→ **Exercise description**:
Format the text read from the items below as a Markdown table with the columns "Row" and "Line," one line per row, numbered in order and with blank lines left out. Leave the pictures out.

[Items from a dataset]
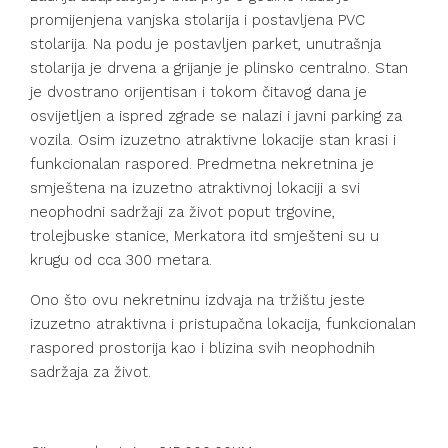
promijenjena vanjska stolarija i postavljena PVC
stolarija. Na podu je postavljen parket, unutrašnja
stolarija je drvena a grijanje je plinsko centralno. Stan
je dvostrano orijentisan i tokom čitavog dana je
osvijetljen a ispred zgrade se nalazi i javni parking za
vozila. Osim izuzetno atraktivne lokacije stan krasi i
funkcionalan raspored. Predmetna nekretnina je
smještena na izuzetno atraktivnoj lokaciji a svi
neophodni sadržaji za život poput trgovine,
trolejbuske stanice, Merkatora itd smješteni su u
krugu od cca 300 metara.
Ono što ovu nekretninu izdvaja na tržištu jeste
izuzetno atraktivna i pristupačna lokacija, funkcionalan
raspored prostorija kao i blizina svih neophodnih
sadržaja za život.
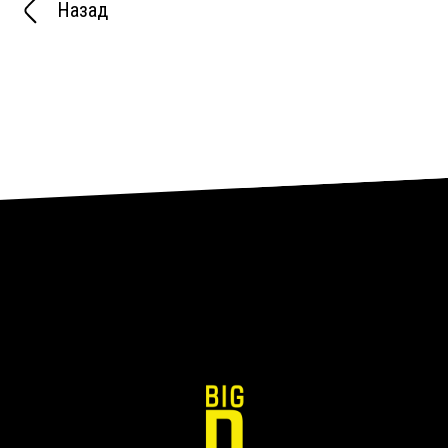
Назад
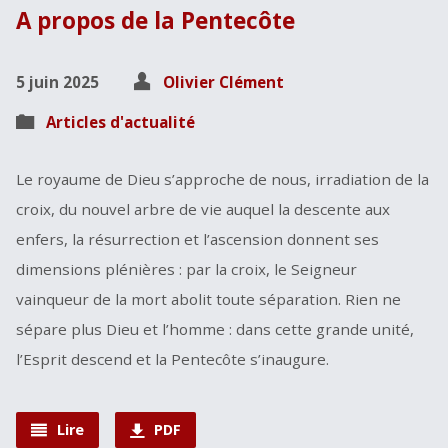
A propos de la Pentecôte
5 juin 2025
Olivier Clément
Articles d'actualité
Le royaume de Dieu s’approche de nous, irradiation de la
croix, du nouvel arbre de vie auquel la descente aux
enfers, la résurrection et l’ascension donnent ses
dimensions plénières : par la croix, le Seigneur
vainqueur de la mort abolit toute séparation. Rien ne
sépare plus Dieu et l’homme : dans cette grande unité,
l’Esprit descend et la Pentecôte s’inaugure.
Lire
PDF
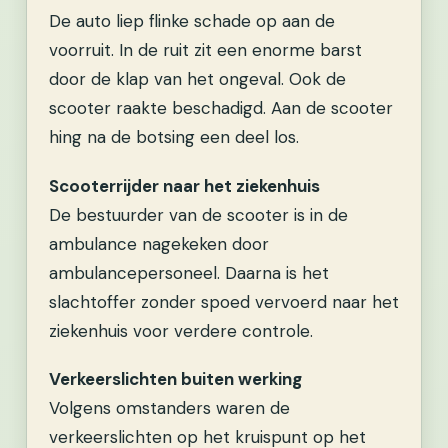
De auto liep flinke schade op aan de
voorruit. In de ruit zit een enorme barst
door de klap van het ongeval. Ook de
scooter raakte beschadigd. Aan de scooter
hing na de botsing een deel los.
Scooterrijder naar het ziekenhuis
De bestuurder van de scooter is in de
ambulance nagekeken door
ambulancepersoneel. Daarna is het
slachtoffer zonder spoed vervoerd naar het
ziekenhuis voor verdere controle.
Verkeerslichten buiten werking
Volgens omstanders waren de
verkeerslichten op het kruispunt op het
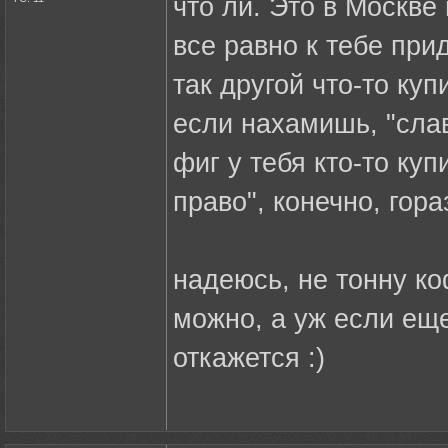
что ли. Это в Москве
все равно к тебе прид
так другой что-то куп
если нахамишь, "слав
фиг у тебя кто-то ку
право", конечно, гор
надеюсь, не тонну ко
можно, а уж если еще
откажется :)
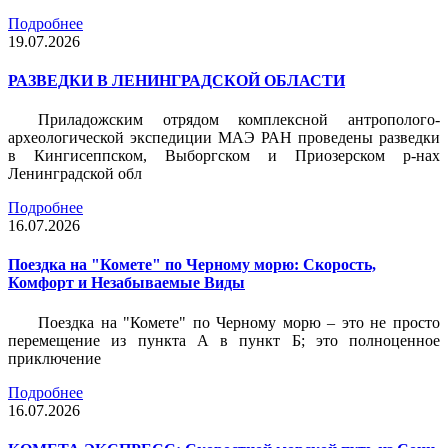
Подробнее
19.07.2026
РАЗВЕДКИ В ЛЕНИНГРАДСКОЙ ОБЛАСТИ
Приладожским отрядом комплексной антрополого-
археологической экспедиции МАЭ РАН проведены разведки
в Кингисеппском, Выборгском и Приозерском р-нах
Ленинградской обл
Подробнее
16.07.2026
Поездка на "Комете" по Черному морю: Скорость,
Комфорт и Незабываемые Виды
Поездка на "Комете" по Черному морю – это не просто
перемещение из пункта А в пункт Б; это полноценное
приключение
Подробнее
16.07.2026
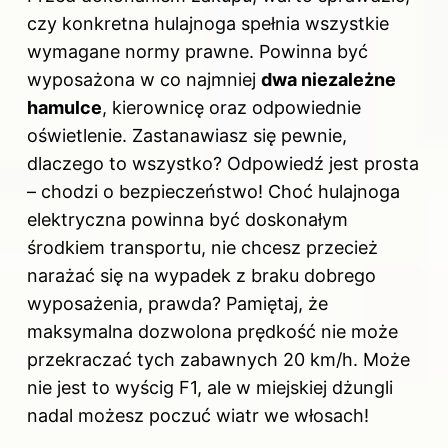
czy konkretna hulajnoga spełnia wszystkie
wymagane normy prawne. Powinna być
wyposażona w co najmniej
dwa niezależne
hamulce
, kierownicę oraz odpowiednie
oświetlenie. Zastanawiasz się pewnie,
dlaczego to wszystko? Odpowiedź jest prosta
– chodzi o bezpieczeństwo! Choć hulajnoga
elektryczna powinna być doskonałym
środkiem transportu, nie chcesz przecież
narażać się na wypadek z braku dobrego
wyposażenia, prawda? Pamiętaj, że
maksymalna dozwolona prędkość nie może
przekraczać tych zabawnych 20 km/h. Może
nie jest to wyścig F1, ale w miejskiej dżungli
nadal możesz poczuć wiatr we włosach!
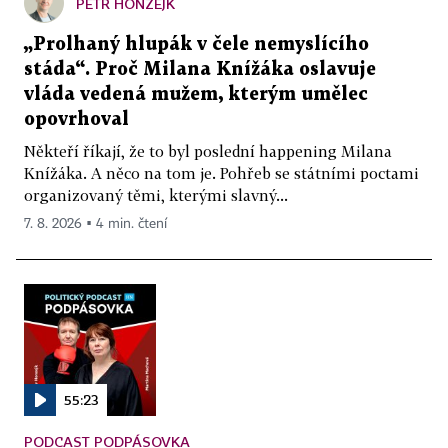
PETR HONZEJK
„Prolhaný hlupák v čele nemyslícího
stáda“. Proč Milana Knížáka oslavuje
vláda vedená mužem, kterým umělec
opovrhoval
Někteří říkají, že to byl poslední happening Milana
Knížáka. A něco na tom je. Pohřeb se státními poctami
organizovaný těmi, kterými slavný...
7. 8. 2026 ▪ 4 min. čtení
55:23
PODCAST PODPÁSOVKA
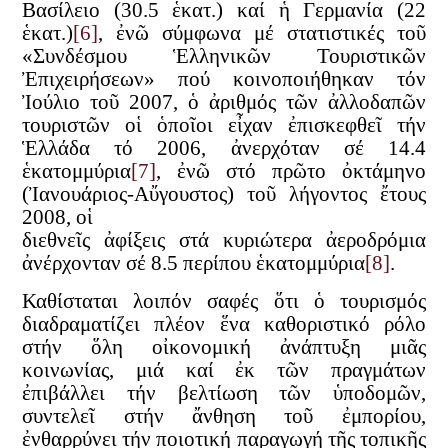
Βασίλειο (30.5 ἑκατ.) καί ἡ Γερμανία (22
ἑκατ.)
[6]
, ἐνῶ σύμφωνα μέ στατιστικές τοῦ
«Συνδέσμου Ἑλληνικῶν Τουριστικῶν
Ἐπιχειρήσεων» πού κοινοποιήθηκαν τόν
Ἰούλιο τοῦ 2007, ὁ ἀριθμός τῶν ἀλλοδαπῶν
τουριστῶν οἱ ὁποῖοι εἶχαν ἐπισκεφθεῖ τήν
Ἑλλάδα τό 2006, ἀνερχόταν σέ 14.4
ἑκατομμύρια
[7]
, ἐνῶ στό πρῶτο ὀκτάμηνο
(Ἰανουάριος-Αὔγουστος) τοῦ λήγοντος ἔτους
2008, οἱ
διεθνεῖς ἀφίξεις στά κυριώτερα ἀεροδρόμια
ἀνέρχονταν σέ 8.5 περίπου ἑκατομμύρια
[8]
.
Καθίσταται λοιπόν σαφές ὅτι ὁ τουρισμός
διαδραματίζει πλέον ἕνα καθοριστικό ρόλο
στήν ὅλη οἰκονομική ἀνάπτυξη μιᾶς
κοινωνίας, μιά καί ἐκ τῶν πραγμάτων
ἐπιβάλλει τήν βελτίωση τῶν ὑποδομῶν,
συντελεῖ στήν ἄνθηση τοῦ ἐμπορίου,
ἐνθαρρύνει τήν ποιοτική παραγωγή τῆς τοπικῆς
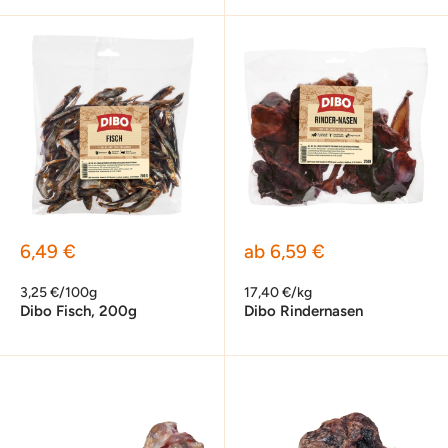
Sonderpreis
Sonderpreis
6,49 €
ab 6,59 €
3,25 €/100g
17,40 €/kg
Dibo Fisch, 200g
Dibo Rindernasen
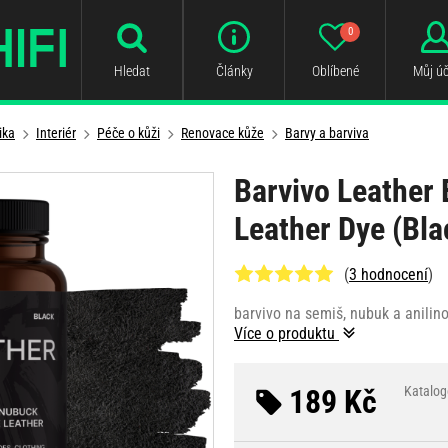
0
Hledat
Články
Oblíbené
Můj úč
ika
Interiér
Péče o kůži
Renovace kůže
Barvy a barviva
Barvivo Leather 
Leather Dye (Bla
(
3 hodnocení
)
barvivo na semiš, nubuk a anilino
Více o produktu
189 Kč
Katalog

→ **Reply to the task**:
| Row | Line |
|---|---|
| 1 | promijenjena vanjska stolarija i postavljena PVC |
| 2 | stolarija. Na podu je postavljen parket, unutrašnja |
| 3 | stolarija je drvena a grijanje je plinsko centralno. Stan |
| 4 | je dvostrano orijentisan i tokom čitavog dana je |
| 5 | osvijetljen a ispred zgrade se nalazi i javni parking za |
| 6 | vozila. Osim izuzetno atraktivne lokacije stan krasi i |
| 7 | funkcionalan raspored. Predmetna nekretnina je |
| 8 | smještena na izuzetno atraktivnoj lokaciji a svi |
| 9 | neophodni sadržaji za život poput trgovine, |
| 10 | trolejbuske stanice, Merkatora itd smješteni su u |
| 11 | krugu od cca 300 metara. |
| 12 | Ono što ovu nekretninu izdvaja na tržištu jeste |
| 13 | izuzetno atraktivna i pristupačna lokacija, funkcionalan |
| 14 | raspored prostorija kao i blizina svih neophodnih |
| 15 | sadržaja za život. |
| 16 | Назад |
| 17 | A propos de la Pentecôte |
| 18 | 5 juin 2025 |
| 19 | Olivier Clément |
| 20 | Articles d'actualité |
| 21 | Le royaume de Dieu s’approche de nous, irradiation de la |
| 22 | croix, du nouvel arbre de vie auquel la descente aux |
| 23 | enfers, la résurrection et l’ascension donnent ses |
| 24 | dimensions plénières : par la croix, le Seigneur |
| 25 | vainqueur de la mort abolit toute séparation. Rien ne |
| 26 | sépare plus Dieu et l’homme : dans cette grande unité, |
| 27 | l’Esprit descend et la Pentecôte s’inaugure. |
| 28 | Lire |
| 29 | PDF |
| 30 | De auto liep flinke schade op aan de |
| 31 | voorruit. In de ruit zit een enorme barst |
| 32 | door de klap van het ongeval. Ook de |
| 33 | scooter raakte beschadigd. Aan de scooter |
| 34 | hing na de botsing een deel los. |
| 35 | Scooterrijder naar het ziekenhuis |
| 36 | De bestuurder van de scooter is in de |
| 37 | ambulance nagekeken door |
| 38 | ambulancepersoneel. Daarna is het |
| 39 | slachtoffer zonder spoed vervoerd naar het |
| 40 | ziekenhuis voor verdere controle. |
| 41 | Verkeerslichten buiten werking |
| 42 | Volgens omstanders waren de |
| 43 | verkeerslichten op het kruispunt op het |
| 44 | что ли. Это в Москве |
| 45 | все равно к тебе прид |
| 46 | так другой что-то куп |
| 47 | если нахамишь, "слав |
| 48 | фиг у тебя кто-то ку |
| 49 | право", конечно, гор |
| 50 | надеюсь, не тонну ко |
| 51 | можно, а уж если еще |
| 52 | откажется :) |
| 53 | Подробнее |
| 54 | 19.07.2026 |
| 55 | РАЗВЕДКИ В ЛЕНИНГРАДСКОЙ ОБЛАСТИ |
| 56 | Приладожским отрядом комплексной антрополого- |
| 57 | археологической экспедиции МАЭ РАН проведены разведки |
| 58 | в Кингисеппском, Выборгском и Приозерском р-нах |
| 59 | Ленинградской обл |
| 60 | Подробнее |
| 61 | 16.07.2026 |
| 62 | Поездка на "Комете" по Черному морю: Скорость, |
| 63 | Комфорт и Незабываемые Виды |
| 64 | Поездка на "Комете" по Черному морю – это не просто |
| 65 | перемещение из пункта А в пункт Б; это полноценное |
| 66 | приключение |
| 67 | Подробнее |
| 68 | 16.07.2026 |
| 69 | czy konkretna hulajnoga spełnia wszystkie |
| 70 | wymagane normy prawne. Powinna być |
| 71 | wyposażona w co najmniej |
| 72 | dwa niezależne |
| 73 | hamulce |
| 74 | , kierownicę oraz odpowiednie |
| 75 | oświetlenie. Zastanawiasz się pewnie, |
| 76 | dlaczego to wszystko? Odpowiedź jest prosta |
| 77 | – chodzi o bezpieczeństwo! Choć hulajnoga |
| 78 | elektryczna powinna być doskonałym |
| 79 | środkiem transportu, nie chcesz przecież |
| 80 | narażać się na wypadek z braku dobrego |
| 81 | wyposażenia, prawda? Pamiętaj, że |
| 82 | maksymalna dozwolona prędkość nie może |
| 83 | przekraczać tych zabawnych 20 km/h. Może |
| 84 | nie jest to wyścig F1, ale w miejskiej dżungli |
| 85 | nadal możesz poczuć wiatr we włosach! |
| 86 | PETR HONZEJK |
| 87 | „Prolhaný hlupák v čele nemyslícího |
| 88 | stáda“. Proč Milana Knížáka oslavuje |
| 89 | vláda vedená mužem, kterým umělec |
| 90 | opovrhoval |
| 91 | Někteří říkají, že to byl poslední happening Milana |
| 92 | Knížáka. A něco na tom je. Pohřeb se státními poctami |
| 93 | organizovaný těmi, kterými slavný... |
| 94 | 7. 8. 2026 ▪ 4 min. čtení |
| 95 | 55:23 |
| 96 | PODCAST PODPÁSOVKA |
| 97 | Βασίλειο (30.5 ἑκατ.) καί ἡ Γερμανία (22 |
| 98 | ἑκατ.) |
| 99 | [6] |
| 100 | , ἐνῶ σύμφωνα μέ στατιστικές τοῦ |
| 101 | «Συνδέσμου Ἑλληνικῶν Τουριστικῶν |
| 102 | Ἐπιχειρήσεων» πού κοινοποιήθηκαν τόν |
| 103 | Ἰούλιο τοῦ 2007, ὁ ἀριθμός τῶν ἀλλοδαπῶν |
| 104 | τουριστῶν οἱ ὁποῖοι εἶχαν ἐπισκεφθεῖ τήν |
| 105 | Ἑλλάδα τό 2006, ἀνερχόταν σέ 14.4 |
| 106 | ἑκατομμύρια |
| 107 | [7] |
| 108 | , ἐνῶ στό πρῶτο ὀκτάμηνο |
| 109 | (Ἰανουάριος-Αὔγουστος) τοῦ λήγοντος ἔτους |
| 110 | 2008, οἱ |
| 111 | διεθνεῖς ἀφίξεις στά κυριώτερα ἀεροδρόμια |
| 112 | ἀνέρχονταν σέ 8.5 περίπου ἑκατομμύρια |
| 113 | [8] |
| 114 | . |
| 115 | Καθίσταται λοιπόν σαφές ὅτι ὁ τουρισμός |
| 116 | διαδραματίζει πλέον ἕνα καθοριστικό ρόλο |
| 117 | στήν ὅλη οἰκονομική ἀνάπτυξη μιᾶς |
| 118 | κοινωνίας, μιά καί ἐκ τῶν πραγμάτων |
| 119 | ἐπιβάλλει τήν βελτίωση τῶν ὑποδομῶν, |
| 120 | συντελεῖ στήν ἄνθηση τοῦ ἐμπορίου, |
| 121 | ἐνθαρρύνει τήν ποιοτική παραγωγή τῆς τοπικῆς |
| 122 | Sonderpreis |
| 123 | Sonderpreis |
| 124 | 6,49 € |
| 125 | ab 6,59 € |
| 126 | 3,25 €/100g |
| 127 | 17,40 €/kg |
| 128 | Dibo Fisch, 200g |
| 129 | Dibo Rindernasen |
| 130 | 0 |
| 131 | Hledat |
| 132 | Články |
| 133 | Oblíbené |
| 134 | Můj úč |
| 135 | ika |
| 136 | Interiér |
| 137 | Péče o kůži |
| 138 | Renovace kůže |
| 139 | Barvy a barviva |
| 140 | Barvivo Leather  |
| 141 | Leather Dye (Bla |
| 142 | ( |
| 143 | 3 hodnocení |
| 144 | ) |
| 145 | barvivo na semiš, nubuk a anilino |
| 146 | Více o produktu |
| 147 | 189 Kč |
| 148 | Katalog |